→ Description of the task:
Nothing below is to be printed except the lines between the line holding "Vitalisierung und Harmonisierung" and the line holding "überzeugen. Der Carbonit", inclusive, each exactly as it appears.

:::::

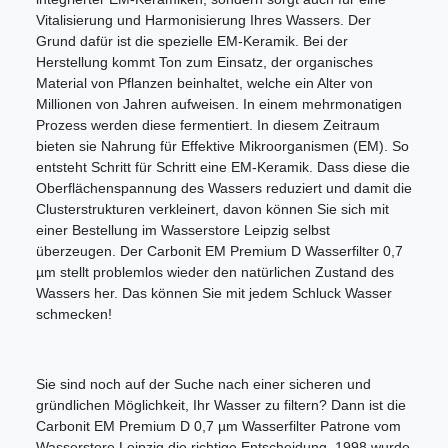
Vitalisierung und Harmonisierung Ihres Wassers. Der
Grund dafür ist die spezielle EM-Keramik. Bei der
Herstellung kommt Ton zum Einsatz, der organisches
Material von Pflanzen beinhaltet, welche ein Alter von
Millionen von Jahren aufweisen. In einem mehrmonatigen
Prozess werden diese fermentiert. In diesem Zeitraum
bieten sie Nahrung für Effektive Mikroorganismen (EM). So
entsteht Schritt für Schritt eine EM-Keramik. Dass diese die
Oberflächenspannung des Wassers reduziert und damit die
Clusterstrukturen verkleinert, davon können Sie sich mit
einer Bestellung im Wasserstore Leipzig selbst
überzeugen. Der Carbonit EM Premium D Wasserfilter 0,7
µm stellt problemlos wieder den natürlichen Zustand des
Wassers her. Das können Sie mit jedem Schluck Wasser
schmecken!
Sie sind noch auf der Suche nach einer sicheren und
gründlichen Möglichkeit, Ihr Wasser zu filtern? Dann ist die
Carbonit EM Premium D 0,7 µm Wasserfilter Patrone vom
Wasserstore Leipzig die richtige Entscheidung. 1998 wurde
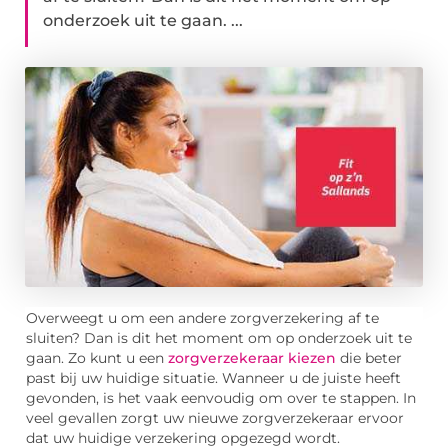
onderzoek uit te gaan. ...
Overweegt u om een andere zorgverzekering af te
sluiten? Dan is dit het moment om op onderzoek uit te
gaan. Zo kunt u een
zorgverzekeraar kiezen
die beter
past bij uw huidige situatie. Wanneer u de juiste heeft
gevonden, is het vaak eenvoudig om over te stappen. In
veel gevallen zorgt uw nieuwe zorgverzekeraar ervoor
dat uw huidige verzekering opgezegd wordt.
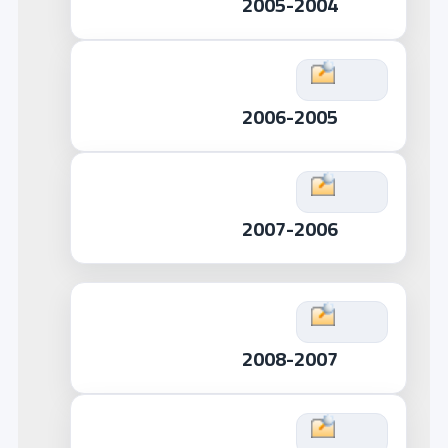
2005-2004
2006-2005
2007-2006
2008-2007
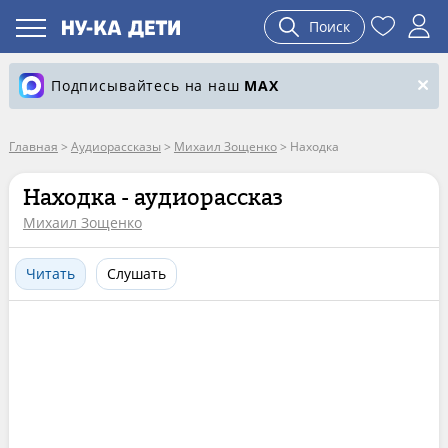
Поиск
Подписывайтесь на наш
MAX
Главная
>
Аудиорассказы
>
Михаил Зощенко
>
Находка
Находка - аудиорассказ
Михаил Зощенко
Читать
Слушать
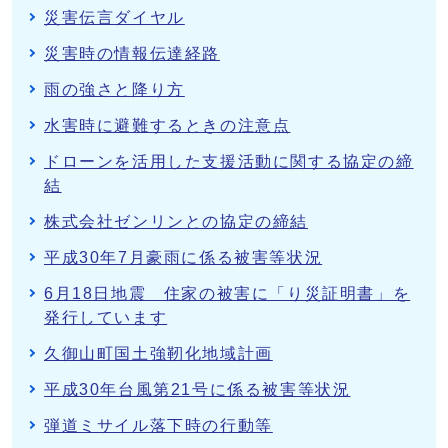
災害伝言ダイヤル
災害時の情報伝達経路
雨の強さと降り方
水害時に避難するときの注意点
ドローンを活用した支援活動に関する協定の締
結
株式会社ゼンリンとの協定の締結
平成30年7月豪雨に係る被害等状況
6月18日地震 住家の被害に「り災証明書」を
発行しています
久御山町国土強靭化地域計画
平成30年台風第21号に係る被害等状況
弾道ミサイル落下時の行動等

:::::

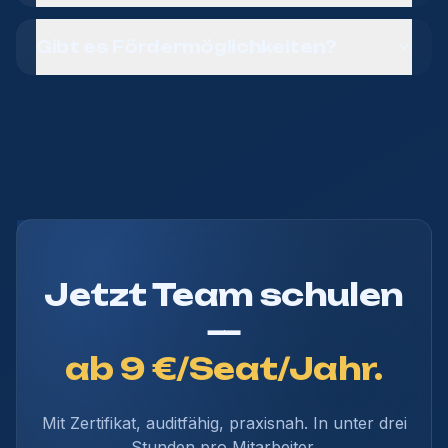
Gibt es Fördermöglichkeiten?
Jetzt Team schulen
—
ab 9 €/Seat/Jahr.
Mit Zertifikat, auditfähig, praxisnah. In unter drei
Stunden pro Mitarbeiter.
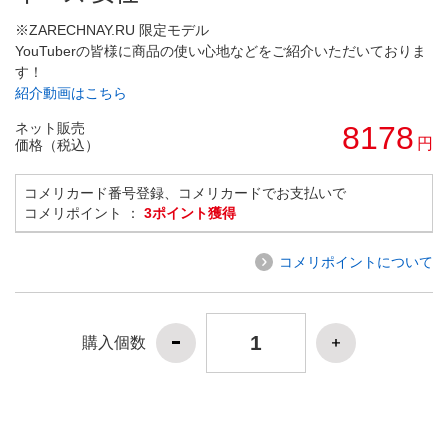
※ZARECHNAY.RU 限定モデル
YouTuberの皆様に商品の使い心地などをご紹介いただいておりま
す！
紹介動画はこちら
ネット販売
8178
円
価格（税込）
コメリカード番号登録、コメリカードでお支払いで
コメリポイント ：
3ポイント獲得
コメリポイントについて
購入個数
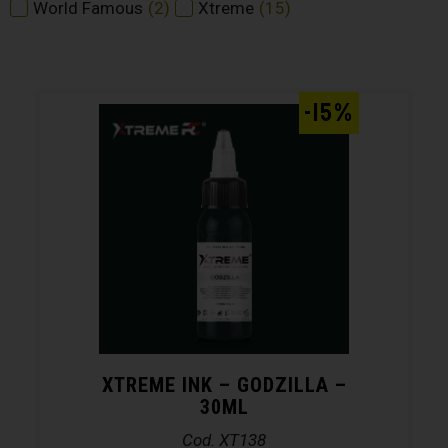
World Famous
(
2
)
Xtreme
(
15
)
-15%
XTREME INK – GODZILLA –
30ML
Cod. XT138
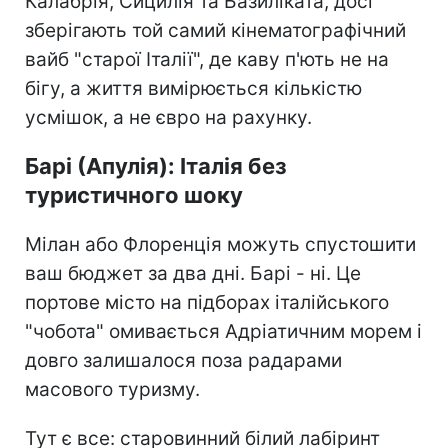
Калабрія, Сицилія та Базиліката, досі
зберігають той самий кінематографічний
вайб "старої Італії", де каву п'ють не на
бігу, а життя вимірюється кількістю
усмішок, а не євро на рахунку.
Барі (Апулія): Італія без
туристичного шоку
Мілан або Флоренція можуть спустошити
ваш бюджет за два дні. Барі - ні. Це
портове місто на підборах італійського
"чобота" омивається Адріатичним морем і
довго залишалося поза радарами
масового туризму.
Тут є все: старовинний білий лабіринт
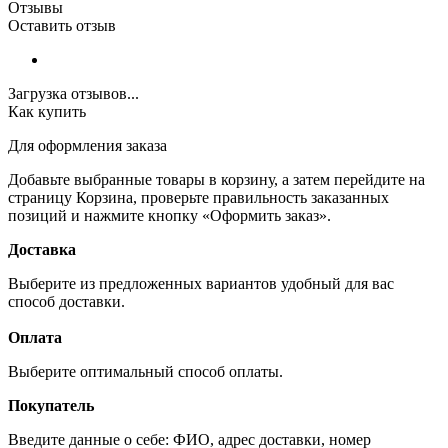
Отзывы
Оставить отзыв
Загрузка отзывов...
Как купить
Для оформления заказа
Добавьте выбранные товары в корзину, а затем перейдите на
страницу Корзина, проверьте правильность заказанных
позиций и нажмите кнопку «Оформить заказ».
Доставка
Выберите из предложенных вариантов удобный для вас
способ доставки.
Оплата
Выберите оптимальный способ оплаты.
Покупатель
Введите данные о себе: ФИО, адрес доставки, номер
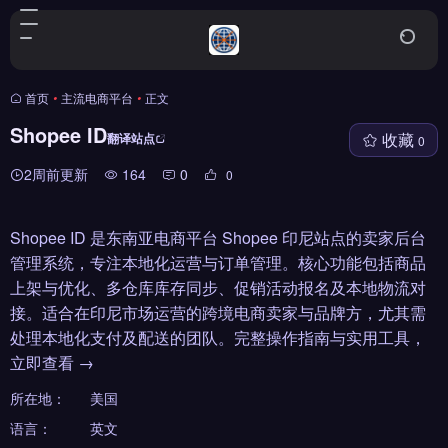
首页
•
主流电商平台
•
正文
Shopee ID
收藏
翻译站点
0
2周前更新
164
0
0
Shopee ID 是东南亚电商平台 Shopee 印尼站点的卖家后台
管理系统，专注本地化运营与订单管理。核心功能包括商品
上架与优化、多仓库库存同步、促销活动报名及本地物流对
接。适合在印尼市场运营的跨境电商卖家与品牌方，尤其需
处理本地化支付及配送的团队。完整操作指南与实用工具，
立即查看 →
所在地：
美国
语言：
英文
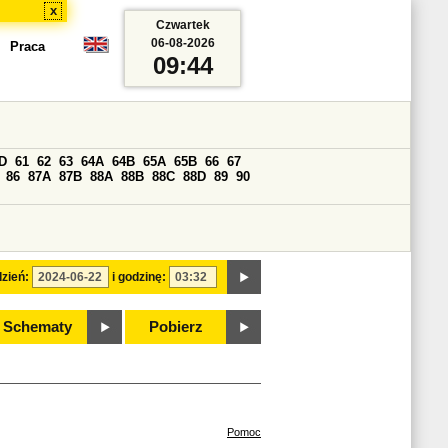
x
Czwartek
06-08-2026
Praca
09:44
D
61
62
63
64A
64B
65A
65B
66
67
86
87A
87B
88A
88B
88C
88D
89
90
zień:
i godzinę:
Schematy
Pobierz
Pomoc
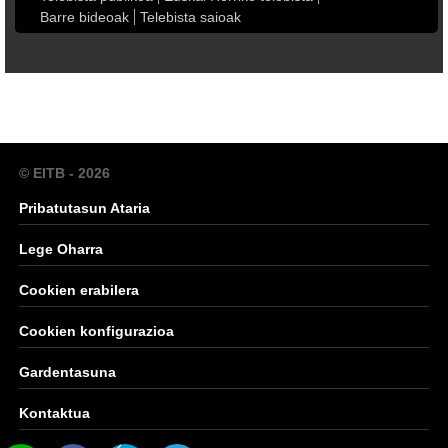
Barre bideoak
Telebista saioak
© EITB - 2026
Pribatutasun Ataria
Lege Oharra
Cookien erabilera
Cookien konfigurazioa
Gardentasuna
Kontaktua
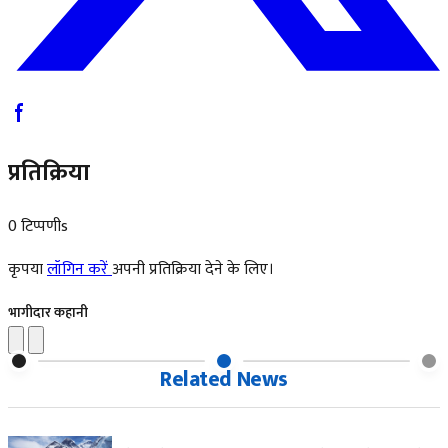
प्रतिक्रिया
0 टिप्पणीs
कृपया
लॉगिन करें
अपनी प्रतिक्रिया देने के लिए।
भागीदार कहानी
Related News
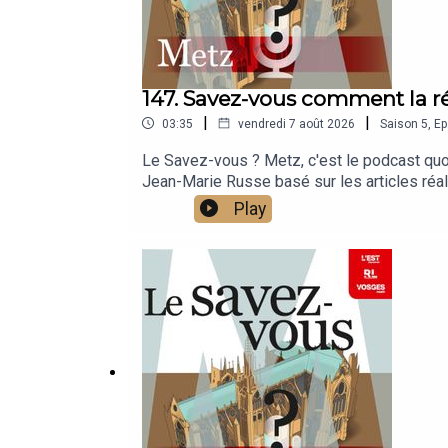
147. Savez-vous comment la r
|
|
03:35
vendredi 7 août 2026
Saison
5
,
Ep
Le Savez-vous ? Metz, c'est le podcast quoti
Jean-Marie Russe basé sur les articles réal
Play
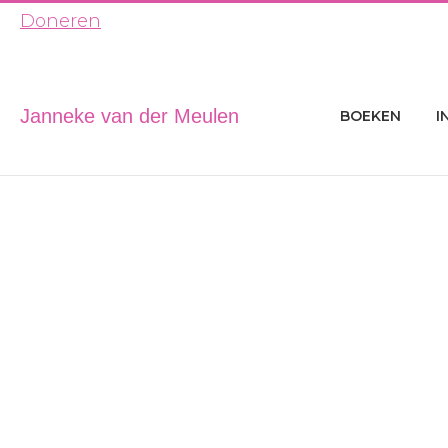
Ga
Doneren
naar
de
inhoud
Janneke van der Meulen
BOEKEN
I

:::::

→ Response for this exercise:
Vitalisierung und Harmonisierung Ihres Wassers. Der
Grund dafür ist die spezielle EM-Keramik. Bei der
Herstellung kommt Ton zum Einsatz, der organisches
Material von Pflanzen beinhaltet, welche ein Alter von
Millionen von Jahren aufweisen. In einem mehrmonatigen
Prozess werden diese fermentiert. In diesem Zeitraum
bieten sie Nahrung für Effektive Mikroorganismen (EM). So
entsteht Schritt für Schritt eine EM-Keramik. Dass diese die
Oberflächenspannung des Wassers reduziert und damit die
Clusterstrukturen verkleinert, davon können Sie sich mit
einer Bestellung im Wasserstore Leipzig selbst
überzeugen. Der Carbonit EM Premium D Wasserfilter 0,7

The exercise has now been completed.